During an hour-long hearing, the judge sought to persuade the city's lawyers to consider the consequences for the District if they insist on going to trial over $46 million in disputed Medicaid bills. The hospitals have offered to forgo interest on the debt and attorney fees in exchange for a settlement.

But if the case is tried, the hospitals said, they will ask for interest and attorney fees that could amount to $25 million. They estimated that the city, in a worst-case scenario, could end up having to pay more than $70 million.

"Maybe the budget problems in the city aren't as bad as I've read," said Sporkin, shaking his head and rocking energetically in his big black chair as he pressed the city to negotiate an end to the case.

Yesterday's hearing marked the fourth time the Medicaid payment dispute has come before Sporkin since the hospitals sued the city in October. The judge has expressed anger at the city's response to his appeal for a settlement.

At a Dec. 20 hearing, when the city attorneys argued that the federal court had no jurisdiction over the dispute, Sporkin said:

"Are you saying that {the hospitals} are deprived a federal forum to get that money, and they must chase you like they would chase some other deadbeat? Is that what you want the District of Columbia to be considered? A deadbeat city?"

Cary Pollak, a city attorney, responded, "Well, for those who do not consider us a deadbeat right now, we wouldn't want to change their minds."

The hospitals are the latest group to run into difficulties involving payments by the District. When the city was late making some of its payments to support the Metro system recently, Metro had to borrow money to cover the gap.

The city also was late last year in making a $55 million payment to the D.C. retirement board, which oversees the pension fund for city employees.

At issue in the Medicaid case, filed for the hospitals by attorney Ronald Sutter, are city payments for medical treatment of poor patients.
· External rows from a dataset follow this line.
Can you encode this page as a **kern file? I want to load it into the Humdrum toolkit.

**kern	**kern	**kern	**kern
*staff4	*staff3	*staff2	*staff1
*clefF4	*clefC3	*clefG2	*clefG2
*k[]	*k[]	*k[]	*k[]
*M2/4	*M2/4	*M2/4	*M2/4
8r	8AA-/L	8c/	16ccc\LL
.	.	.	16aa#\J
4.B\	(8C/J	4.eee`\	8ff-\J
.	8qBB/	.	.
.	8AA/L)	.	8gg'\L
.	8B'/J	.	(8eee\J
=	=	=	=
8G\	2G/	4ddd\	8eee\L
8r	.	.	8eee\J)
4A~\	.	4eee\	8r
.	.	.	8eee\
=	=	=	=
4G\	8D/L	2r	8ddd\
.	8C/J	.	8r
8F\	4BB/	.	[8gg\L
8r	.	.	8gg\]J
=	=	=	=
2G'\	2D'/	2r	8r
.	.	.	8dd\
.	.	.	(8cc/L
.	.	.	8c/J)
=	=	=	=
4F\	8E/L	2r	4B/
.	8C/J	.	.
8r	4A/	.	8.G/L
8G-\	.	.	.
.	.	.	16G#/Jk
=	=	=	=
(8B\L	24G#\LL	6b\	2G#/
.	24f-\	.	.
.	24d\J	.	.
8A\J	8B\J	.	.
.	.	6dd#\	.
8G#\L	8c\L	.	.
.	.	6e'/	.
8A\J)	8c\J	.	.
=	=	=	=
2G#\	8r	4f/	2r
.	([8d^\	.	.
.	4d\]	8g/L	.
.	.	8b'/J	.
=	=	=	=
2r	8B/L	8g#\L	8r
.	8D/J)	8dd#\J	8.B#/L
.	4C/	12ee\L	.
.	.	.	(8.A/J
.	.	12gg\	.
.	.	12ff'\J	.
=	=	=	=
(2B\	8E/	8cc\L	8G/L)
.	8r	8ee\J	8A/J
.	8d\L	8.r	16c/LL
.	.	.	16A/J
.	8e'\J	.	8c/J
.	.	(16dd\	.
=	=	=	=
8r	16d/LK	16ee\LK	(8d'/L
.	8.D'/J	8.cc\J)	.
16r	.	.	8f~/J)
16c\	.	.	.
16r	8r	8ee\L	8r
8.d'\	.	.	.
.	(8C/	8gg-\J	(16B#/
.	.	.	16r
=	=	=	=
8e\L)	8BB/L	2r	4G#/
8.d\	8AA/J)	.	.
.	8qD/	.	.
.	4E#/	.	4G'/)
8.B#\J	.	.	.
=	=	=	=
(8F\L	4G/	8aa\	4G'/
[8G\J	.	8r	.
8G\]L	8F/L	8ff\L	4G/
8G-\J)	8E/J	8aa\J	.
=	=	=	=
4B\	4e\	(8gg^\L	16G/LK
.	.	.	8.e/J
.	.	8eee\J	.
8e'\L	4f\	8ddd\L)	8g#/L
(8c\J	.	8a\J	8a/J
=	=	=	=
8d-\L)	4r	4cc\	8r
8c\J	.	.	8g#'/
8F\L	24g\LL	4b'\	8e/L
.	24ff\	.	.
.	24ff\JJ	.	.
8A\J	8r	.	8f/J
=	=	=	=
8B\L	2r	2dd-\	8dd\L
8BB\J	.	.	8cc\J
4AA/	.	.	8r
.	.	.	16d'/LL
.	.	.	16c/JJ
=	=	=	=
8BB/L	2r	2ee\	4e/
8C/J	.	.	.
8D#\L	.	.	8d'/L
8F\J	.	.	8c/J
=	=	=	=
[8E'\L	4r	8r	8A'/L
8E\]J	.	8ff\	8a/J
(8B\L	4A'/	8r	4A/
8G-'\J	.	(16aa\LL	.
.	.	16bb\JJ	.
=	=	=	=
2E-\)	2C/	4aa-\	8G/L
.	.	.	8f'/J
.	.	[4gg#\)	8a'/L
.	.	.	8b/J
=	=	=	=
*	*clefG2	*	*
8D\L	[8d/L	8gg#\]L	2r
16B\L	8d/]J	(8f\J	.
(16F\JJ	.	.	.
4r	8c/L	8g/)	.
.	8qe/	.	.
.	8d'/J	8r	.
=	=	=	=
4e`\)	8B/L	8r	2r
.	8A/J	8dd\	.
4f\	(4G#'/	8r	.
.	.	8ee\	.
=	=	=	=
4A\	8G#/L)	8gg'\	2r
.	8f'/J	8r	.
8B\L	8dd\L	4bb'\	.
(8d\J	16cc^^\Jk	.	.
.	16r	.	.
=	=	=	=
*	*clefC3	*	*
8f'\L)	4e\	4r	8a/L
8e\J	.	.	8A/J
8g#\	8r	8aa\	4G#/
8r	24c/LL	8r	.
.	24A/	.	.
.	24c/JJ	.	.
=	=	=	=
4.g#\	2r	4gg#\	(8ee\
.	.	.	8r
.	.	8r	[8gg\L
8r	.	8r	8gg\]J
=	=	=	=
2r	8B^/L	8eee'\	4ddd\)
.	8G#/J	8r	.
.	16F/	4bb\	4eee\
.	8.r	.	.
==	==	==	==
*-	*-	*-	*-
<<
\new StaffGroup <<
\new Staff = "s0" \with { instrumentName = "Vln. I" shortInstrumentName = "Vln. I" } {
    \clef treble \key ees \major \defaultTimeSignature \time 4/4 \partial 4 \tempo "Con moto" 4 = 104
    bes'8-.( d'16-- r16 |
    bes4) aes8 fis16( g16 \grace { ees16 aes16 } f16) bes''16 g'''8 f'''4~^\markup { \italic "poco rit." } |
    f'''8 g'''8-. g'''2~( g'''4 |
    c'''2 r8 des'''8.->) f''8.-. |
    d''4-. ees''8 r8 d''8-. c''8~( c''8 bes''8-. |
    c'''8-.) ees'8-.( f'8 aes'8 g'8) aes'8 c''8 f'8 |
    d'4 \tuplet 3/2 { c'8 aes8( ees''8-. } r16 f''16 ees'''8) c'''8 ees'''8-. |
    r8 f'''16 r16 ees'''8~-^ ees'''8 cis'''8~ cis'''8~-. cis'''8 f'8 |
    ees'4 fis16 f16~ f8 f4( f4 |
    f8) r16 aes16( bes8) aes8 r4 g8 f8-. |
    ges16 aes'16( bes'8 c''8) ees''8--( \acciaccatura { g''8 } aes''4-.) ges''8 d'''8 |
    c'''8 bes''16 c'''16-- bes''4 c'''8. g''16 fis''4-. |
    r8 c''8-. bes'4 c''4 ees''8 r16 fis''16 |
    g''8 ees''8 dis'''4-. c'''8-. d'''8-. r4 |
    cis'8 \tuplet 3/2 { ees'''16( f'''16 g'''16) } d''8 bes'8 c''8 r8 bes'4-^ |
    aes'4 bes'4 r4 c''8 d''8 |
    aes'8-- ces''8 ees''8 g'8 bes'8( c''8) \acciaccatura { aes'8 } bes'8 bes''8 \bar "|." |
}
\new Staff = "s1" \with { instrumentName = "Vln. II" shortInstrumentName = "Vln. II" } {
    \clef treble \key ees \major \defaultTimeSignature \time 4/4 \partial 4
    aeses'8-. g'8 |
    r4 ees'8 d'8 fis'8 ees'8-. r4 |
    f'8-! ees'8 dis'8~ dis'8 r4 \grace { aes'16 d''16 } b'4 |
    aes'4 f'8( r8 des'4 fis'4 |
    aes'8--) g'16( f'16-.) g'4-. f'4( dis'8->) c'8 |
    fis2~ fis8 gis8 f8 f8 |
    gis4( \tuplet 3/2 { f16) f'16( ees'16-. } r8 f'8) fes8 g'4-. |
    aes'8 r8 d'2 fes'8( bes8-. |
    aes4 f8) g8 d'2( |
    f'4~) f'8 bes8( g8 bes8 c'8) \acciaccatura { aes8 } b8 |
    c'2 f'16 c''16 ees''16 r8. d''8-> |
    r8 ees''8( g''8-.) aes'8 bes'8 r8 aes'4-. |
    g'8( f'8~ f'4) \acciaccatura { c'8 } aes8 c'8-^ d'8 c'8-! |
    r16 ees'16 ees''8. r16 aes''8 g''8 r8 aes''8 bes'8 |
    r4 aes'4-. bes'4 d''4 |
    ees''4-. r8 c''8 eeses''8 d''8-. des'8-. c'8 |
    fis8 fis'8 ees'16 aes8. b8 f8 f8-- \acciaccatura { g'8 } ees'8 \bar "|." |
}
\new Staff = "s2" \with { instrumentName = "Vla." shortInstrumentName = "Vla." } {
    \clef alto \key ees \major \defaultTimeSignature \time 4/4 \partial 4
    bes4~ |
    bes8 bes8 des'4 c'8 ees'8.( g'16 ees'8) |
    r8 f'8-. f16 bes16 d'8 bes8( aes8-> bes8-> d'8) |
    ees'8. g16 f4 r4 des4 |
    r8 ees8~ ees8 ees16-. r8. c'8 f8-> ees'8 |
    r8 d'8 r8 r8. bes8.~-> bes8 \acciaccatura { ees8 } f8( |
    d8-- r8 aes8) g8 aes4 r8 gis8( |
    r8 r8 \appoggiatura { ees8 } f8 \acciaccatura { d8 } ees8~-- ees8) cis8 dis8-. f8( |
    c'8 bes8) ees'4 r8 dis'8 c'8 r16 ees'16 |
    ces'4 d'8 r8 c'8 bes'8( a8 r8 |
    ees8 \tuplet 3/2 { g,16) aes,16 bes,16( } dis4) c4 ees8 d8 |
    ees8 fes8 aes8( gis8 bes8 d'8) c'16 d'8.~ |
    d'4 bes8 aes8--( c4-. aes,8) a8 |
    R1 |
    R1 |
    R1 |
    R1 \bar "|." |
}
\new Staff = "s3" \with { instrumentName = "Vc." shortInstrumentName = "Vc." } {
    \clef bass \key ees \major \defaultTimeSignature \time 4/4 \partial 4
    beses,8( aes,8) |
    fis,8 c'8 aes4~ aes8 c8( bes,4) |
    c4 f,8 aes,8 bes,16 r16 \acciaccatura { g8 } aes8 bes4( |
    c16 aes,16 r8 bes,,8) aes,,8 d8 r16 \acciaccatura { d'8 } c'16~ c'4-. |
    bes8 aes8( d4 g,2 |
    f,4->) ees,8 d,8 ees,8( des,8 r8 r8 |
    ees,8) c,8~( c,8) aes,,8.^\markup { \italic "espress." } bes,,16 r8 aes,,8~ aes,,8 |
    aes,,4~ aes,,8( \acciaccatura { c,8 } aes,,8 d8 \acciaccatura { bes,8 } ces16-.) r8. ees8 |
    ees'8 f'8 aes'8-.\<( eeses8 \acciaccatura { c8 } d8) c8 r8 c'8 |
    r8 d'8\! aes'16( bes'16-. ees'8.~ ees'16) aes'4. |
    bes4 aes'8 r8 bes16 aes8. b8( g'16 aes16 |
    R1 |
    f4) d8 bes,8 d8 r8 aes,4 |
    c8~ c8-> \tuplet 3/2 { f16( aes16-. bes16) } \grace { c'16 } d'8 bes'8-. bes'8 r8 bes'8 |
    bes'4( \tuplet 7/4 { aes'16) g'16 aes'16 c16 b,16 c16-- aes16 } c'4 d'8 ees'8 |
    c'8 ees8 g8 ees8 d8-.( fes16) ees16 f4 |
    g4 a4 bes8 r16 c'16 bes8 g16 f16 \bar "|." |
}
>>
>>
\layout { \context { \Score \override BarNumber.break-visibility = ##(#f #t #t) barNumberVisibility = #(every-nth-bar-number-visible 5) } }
Under the city's Medicaid program, hospitals are to be reimbursed for Medicaid patient expenses according to a rate determined by the city.

During a three-year period ending in 1990, the city paid about $220 million to local hospitals for Medicaid patient care, according to Medicaid director Lee Partridge.

But that didn't cover all of the approved Medicaid bills owed the hospitals, Sutter said. He said the city owes them an additional $46 million for Medicaid care provided from 1984 to 1989.

Hospitals have made no estimate of what the city may owe them for Medicaid payments since 1989.

The city has argued that it has complied with its Medicaid payment plan.

"The dispute has to do with how and what we're paying under the state plan," Pollak told the court at the December hearing. But that defense triggered an even more pointed response from Sporkin.

"There is something that is basically rotten here, and that's what is bothering this court," Sporkin said.

The judge said that there had to be "an easy way" to solve the problem of the disputed bills. He said he would appoint an auditor, if necessary, to determine whether the city owed money to the hospitals as alleged.

When the two sides returned to court Jan. 16 and told Sporkin that they had made little progress toward a settlement, the judge said he might name a receiver for the Department of Human Services, which oversees the city's Medicaid payment plan.

Sporkin said the department, which has been without a director, appears to "be out of control" and unable to solve its dispute with the hospitals.

"This is just ridiculous," the judge said. "I mean, really it's an embarrassment on this government, and you people ought to realize it."

Vincent C. Gray, appointed by Mayor Sharon Pratt Dixon to head the Department of Human Services, is expected to take office within a few days.

Yesterday the court told the city's attorneys to consult with officials, including Gray, and decide if they want to risk losing $25 million by going to trial in this case. He told them to report back Feb. 25.